** Your task **
Pick up the post on game theory after its last sentence and keep writing it.

** Document passage **

--------------------

Game Theory in the context of DS

Well as mentioned in Adv CS topics to explore , I could not read about Game Theory back in university, due to well, academic restrictions (that somehow only allowed me to pick a single elective for each semester in my sophomore year). This led me to choose between Probability and Random Processes by Prof. SNS and Game Theory by Prof. Ojha. I ended up picking PRP as I wanted to end up somewhere in DS.

Okay, now that we’re done with a bit of backstory, let’s jump into the juicy part.

Game Theory in the context of DS

𓆝 𓆟 𓆞 𓆝 𓆟
fish as a line break

Basics of Game Theory

Before jumping into continuous games and equations, it helps to ground ourselves in a very small example.

Consider a simple two-player game:

Players: Sam and Tom
Actions available to both players: A or B
Each outcome gives a utility (payoff) to both players

The payoff matrix below lists utilities in the form (Sam, Tom).

Sam \ Tom	A	B
A	(1, 1)	(1, -1)
B	(-1, 1)	(0, 0)

Utility

Utility is simply a numerical representation of how good an outcome is for a player. Higher utility means the player prefers that outcome more.

--------------------

** Records supplied **
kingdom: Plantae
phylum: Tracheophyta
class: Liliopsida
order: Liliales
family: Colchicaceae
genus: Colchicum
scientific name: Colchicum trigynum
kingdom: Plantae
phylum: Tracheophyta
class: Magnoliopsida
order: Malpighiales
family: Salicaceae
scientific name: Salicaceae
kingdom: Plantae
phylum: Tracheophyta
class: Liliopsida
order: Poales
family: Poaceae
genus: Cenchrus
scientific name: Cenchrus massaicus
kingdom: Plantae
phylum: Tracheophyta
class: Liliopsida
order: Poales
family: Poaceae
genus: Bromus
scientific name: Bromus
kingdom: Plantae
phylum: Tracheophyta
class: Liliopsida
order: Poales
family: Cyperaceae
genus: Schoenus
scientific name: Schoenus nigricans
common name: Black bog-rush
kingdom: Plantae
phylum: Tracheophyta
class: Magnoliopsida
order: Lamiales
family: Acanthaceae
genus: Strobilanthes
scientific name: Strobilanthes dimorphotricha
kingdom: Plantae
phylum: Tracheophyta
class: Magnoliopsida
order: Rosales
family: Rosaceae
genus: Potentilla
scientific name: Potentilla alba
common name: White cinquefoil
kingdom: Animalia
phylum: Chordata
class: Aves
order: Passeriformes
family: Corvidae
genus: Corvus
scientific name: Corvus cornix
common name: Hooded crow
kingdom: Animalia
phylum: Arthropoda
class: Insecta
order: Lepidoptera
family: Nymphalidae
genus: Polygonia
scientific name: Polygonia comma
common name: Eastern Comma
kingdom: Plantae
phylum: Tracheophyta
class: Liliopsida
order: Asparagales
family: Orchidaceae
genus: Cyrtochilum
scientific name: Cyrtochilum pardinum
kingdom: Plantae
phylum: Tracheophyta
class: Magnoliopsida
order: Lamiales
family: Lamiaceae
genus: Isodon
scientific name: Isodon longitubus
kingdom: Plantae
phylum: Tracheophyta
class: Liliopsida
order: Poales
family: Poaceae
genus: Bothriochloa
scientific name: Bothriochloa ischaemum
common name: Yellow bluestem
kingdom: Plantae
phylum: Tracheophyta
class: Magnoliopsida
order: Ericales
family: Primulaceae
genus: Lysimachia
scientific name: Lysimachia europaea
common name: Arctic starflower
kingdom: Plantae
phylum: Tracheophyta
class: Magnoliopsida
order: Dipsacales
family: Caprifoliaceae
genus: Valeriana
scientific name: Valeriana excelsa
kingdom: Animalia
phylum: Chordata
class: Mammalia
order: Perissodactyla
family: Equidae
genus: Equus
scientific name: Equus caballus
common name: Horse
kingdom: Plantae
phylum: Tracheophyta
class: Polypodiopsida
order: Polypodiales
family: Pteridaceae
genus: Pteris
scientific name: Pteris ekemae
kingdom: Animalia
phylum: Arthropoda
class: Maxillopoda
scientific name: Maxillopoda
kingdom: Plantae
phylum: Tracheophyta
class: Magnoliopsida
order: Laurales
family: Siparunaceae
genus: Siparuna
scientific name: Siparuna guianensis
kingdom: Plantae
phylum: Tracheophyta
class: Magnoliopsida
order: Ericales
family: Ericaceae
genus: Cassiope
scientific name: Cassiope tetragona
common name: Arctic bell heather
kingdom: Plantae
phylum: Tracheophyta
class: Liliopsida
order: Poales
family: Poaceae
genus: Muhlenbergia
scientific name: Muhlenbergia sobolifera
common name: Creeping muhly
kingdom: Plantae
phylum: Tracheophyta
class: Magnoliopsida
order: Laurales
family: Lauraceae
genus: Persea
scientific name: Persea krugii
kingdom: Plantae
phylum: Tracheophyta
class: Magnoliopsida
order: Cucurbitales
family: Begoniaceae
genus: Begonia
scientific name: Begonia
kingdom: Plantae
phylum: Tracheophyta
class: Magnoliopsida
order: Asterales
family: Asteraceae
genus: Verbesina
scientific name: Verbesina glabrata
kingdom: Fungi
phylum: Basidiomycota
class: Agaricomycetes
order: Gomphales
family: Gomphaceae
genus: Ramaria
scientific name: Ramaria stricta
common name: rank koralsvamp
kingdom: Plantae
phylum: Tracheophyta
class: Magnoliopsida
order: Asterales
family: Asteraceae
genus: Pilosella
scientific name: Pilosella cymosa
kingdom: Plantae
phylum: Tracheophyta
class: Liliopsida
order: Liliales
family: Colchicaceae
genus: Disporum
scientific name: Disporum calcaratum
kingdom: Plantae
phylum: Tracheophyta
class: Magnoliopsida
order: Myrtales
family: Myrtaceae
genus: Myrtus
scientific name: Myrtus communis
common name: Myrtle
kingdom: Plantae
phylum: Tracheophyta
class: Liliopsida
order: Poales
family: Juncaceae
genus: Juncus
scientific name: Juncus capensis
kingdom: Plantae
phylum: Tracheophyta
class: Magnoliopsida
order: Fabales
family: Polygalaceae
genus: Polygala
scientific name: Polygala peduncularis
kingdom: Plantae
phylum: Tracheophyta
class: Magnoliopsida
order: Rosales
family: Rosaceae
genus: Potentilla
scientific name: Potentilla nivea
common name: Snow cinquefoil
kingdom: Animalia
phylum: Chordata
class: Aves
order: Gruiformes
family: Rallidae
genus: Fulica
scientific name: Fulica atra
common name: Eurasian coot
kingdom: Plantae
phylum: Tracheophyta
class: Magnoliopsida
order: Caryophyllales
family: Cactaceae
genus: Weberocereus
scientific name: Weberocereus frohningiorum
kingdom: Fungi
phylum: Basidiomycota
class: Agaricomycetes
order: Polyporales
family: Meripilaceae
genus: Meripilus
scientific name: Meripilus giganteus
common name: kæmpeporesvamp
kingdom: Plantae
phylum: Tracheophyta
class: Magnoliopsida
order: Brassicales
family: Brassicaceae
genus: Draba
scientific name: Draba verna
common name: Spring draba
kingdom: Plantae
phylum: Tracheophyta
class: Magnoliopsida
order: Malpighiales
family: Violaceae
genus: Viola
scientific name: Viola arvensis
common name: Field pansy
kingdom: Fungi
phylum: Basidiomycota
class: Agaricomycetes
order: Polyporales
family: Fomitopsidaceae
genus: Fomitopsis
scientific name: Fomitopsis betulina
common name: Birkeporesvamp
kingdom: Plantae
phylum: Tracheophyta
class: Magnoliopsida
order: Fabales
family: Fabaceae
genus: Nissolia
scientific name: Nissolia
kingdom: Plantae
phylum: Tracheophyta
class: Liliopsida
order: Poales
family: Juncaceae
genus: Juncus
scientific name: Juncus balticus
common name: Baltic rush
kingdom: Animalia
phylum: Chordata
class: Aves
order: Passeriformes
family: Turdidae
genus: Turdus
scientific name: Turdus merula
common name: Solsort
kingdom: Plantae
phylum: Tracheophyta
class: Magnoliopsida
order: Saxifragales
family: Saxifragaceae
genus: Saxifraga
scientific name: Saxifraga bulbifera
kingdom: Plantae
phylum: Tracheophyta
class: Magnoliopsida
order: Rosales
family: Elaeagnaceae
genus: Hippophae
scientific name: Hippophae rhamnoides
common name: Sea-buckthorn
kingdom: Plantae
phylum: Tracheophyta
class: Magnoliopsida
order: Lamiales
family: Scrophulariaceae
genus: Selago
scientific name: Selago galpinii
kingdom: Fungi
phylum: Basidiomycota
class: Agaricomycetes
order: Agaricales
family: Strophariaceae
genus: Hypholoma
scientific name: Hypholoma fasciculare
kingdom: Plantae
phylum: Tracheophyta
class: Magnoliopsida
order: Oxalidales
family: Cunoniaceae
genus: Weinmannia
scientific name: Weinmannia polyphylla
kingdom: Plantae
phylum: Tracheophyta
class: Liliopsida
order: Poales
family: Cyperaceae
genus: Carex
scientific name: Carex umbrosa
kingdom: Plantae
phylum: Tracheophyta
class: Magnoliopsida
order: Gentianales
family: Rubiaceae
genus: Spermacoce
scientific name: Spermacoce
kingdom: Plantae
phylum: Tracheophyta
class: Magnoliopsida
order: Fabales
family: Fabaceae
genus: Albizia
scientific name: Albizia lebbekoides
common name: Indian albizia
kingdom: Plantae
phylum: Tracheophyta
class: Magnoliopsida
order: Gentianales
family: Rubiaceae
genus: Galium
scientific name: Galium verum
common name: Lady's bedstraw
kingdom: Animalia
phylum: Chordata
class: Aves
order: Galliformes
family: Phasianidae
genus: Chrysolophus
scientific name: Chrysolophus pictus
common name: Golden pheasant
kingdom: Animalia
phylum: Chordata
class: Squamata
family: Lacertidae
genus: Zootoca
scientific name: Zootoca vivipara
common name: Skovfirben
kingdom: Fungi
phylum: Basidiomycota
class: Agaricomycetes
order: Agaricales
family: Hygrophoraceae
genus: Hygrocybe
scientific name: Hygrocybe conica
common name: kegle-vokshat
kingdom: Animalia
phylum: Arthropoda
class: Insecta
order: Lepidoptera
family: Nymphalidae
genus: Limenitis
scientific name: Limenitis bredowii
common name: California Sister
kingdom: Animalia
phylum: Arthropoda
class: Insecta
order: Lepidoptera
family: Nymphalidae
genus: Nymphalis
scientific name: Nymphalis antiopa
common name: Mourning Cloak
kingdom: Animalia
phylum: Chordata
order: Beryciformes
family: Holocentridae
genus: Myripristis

--------------------

** Result below **
In this table:

If both play A, both get utility 1
If Sam plays A and Tom plays B, Sam still gets 1, but Tom gets -1
Utilities need not be symmetric, positive, or “fair”; they only encode preferences

You can think of utility as:

Profit
Click-through rate
Engagement
Any scalar objective a player is trying to maximize

Dominant Strategy

A dominant strategy is an action that gives a player higher utility regardless of what the other player does.

Let’s look at Sam’s choices:

If Tom plays A:
- Sam gets 1 from A, -1 from B → prefers A
If Tom plays B:
- Sam gets 1 from A, 0 from B → prefers A

So A is a dominant strategy for Sam.

Now look at Tom:

If Sam plays A:
- Tom gets 1 from A, -1 from B → prefers A
If Sam plays B:
- Tom gets 1 from A, 0 from B → prefers A

A is also a dominant strategy for Tom.

When a dominant strategy exists, players do not need to reason deeply about the other player — they simply play it.

Nash Equilibrium

A Nash equilibrium is an action profile where no player can improve their utility by unilaterally deviating.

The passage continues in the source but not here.